JGP, led by André Jakurski, acquired Rio Design Leblon for R$ 160 million. The strategy is to transform part of the mall into high-end offices.
To make the necessary adaptations for the potential corporate part, Jakurski's management will make an additional investment estimated at R$ 40 million for retrofitting and adaptation of the property, JGP plans to keep the basement and ground floor as commercial areas, while the upper floors will be converted into corporate floors.
Currently, the South Zone, where Leblon is located, has a vacancy rate of 8.56%, considered low. However, the inventory in the region is equally small, with 93 thousand square meters of A+, A, and B class offices, according to Market Analytics data.
A few blocks from the shopping center, HSI, led by Maximo Lima, acquired Oi Leblon for R$ 205 million. At the time, partner and director of Real Estate Private Equity, Bruno Greve, stated that the building will undergo a retrofit of R$ 195 million and the intention is to transform the development into an A+ with 20 thousand square meters of leasable gross area.
Both transactions reflect the growing resurgence of investor interest in the Rio real estate market. Recent examples include the acquisition of land in Barra da Tijuca by Tegra and São José, as well as luxury projects at the former Hotel Glória by Opportunity. Despite the challenges faced by the city, such as a vacancy rate of 34.8%, investors and developers are increasingly optimistic.
Another bet by HSI was the purchase of the Hilton Copacabana for R$550 million in February 2024. The property belonged to Blackstone, and its sale is part of the company's strategy to exit the country.
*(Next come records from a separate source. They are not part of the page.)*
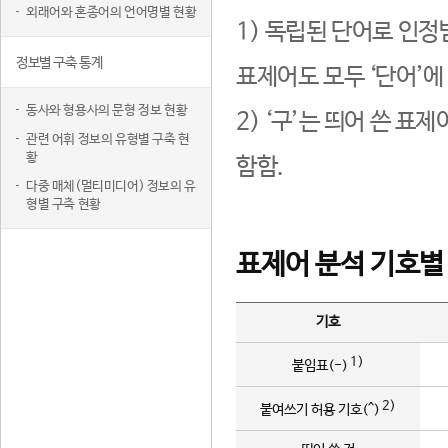
외래어와 혼종어의 언어명별 현황
1) 독립된 단어로 인정
정보별 구축 통계
표제어도 모두 ‘단어’에
동사와 형용사의 문형 정보 현황
2) ‘구’는 띄어 쓴 표
관련 어휘 정보의 유형별 구축 현
황
함함.
다중 매체(멀티미디어) 정보의 유
형별 구축 현황
표제어 분석 기호별
기호
1)
붙임표(-)
2)
붙여쓰기 허용 기호(^)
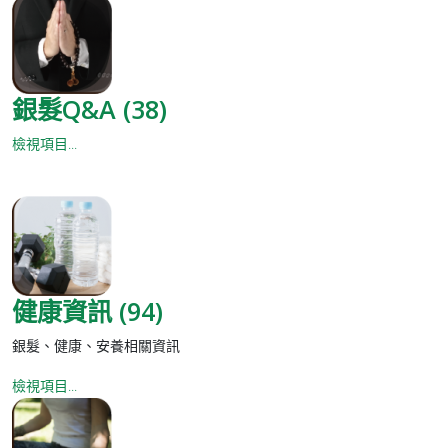
銀髮Q&A (38)
檢視項目...
健康資訊 (94)
銀髮、健康、安養相關資訊
檢視項目...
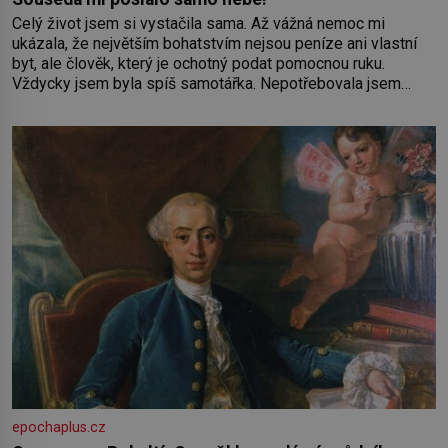
Celý život jsem si vystačila sama. Až vážná nemoc mi
ukázala, že největším bohatstvím nejsou peníze ani vlastní
byt, ale člověk, který je ochotný podat pomocnou ruku.
Vždycky jsem byla spíš samotářka. Nepotřebovala jsem
kolem sebe partu kamarádek ani partnera. Stačily mi knihy,
práce a hlavně klid. Hned po studiích jsem odešla z rodného
města,
epochaplus.cz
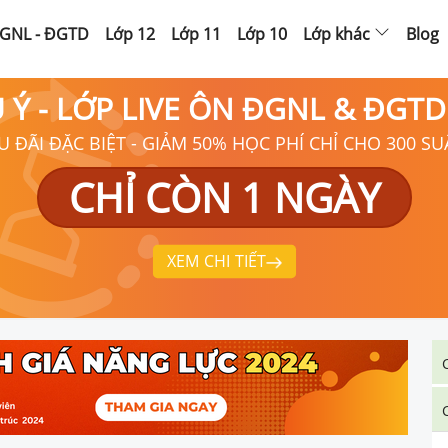
GNL - ĐGTD
Lớp 12
Lớp 11
Lớp 10
Lớp khác
Blog
Ú Ý - LỚP LIVE ÔN ĐGNL & ĐGT
U ĐÃI ĐẶC BIỆT - GIẢM 50% HỌC PHÍ CHỈ CHO 300 SU
CHỈ CÒN 1 NGÀY
XEM CHI TIẾT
Seeing this gap, Maximo has already acquired the property.
In addition to the Rio de Janeiro property, HSI also owns the Hilton São Paulo and 17 other hotels in the Ibis network.
With JGP and HSI leading the way, the Rio real estate market may be on the verge of witnessing a significant transformation. Between the third and fourth quarters, the city saw a modest reduction in vacancy, 0.17%, but recorded a gross absorption of 33 thousand square meters and a net of 7.4 thousand square meters, which may not be the ideal number, but it could be a sign of recovery.